»»

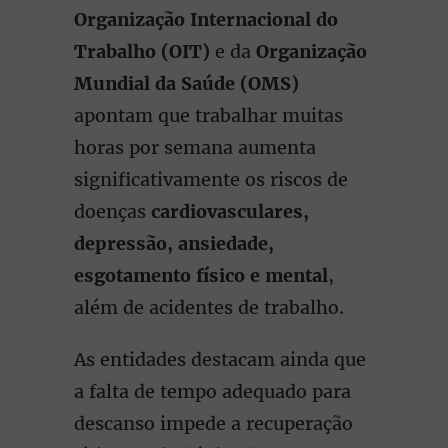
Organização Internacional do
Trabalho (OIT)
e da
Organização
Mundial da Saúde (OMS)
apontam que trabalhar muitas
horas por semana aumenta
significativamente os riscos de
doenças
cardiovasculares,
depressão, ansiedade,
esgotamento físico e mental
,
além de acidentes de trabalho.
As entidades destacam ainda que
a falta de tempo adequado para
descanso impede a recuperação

««
»»

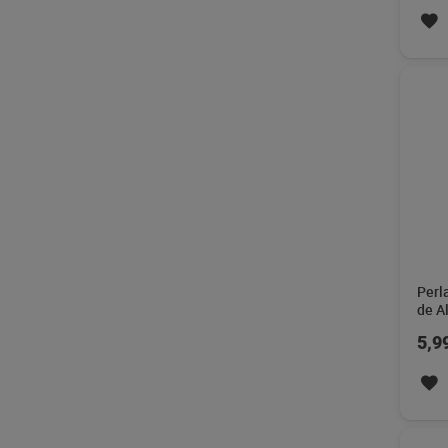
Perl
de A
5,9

««

What are the lines, exactly as written above, from the line with "Trabalho (OIT)" to the line with "descanso impede a recuperação", both included? Output only those.

## Response to this task:
Trabalho (OIT)
e da
Organização
Mundial da Saúde (OMS)
apontam que trabalhar muitas
horas por semana aumenta
significativamente os riscos de
doenças
cardiovasculares,
depressão, ansiedade,
esgotamento físico e mental
,
além de acidentes de trabalho.
As entidades destacam ainda que
a falta de tempo adequado para
descanso impede a recuperação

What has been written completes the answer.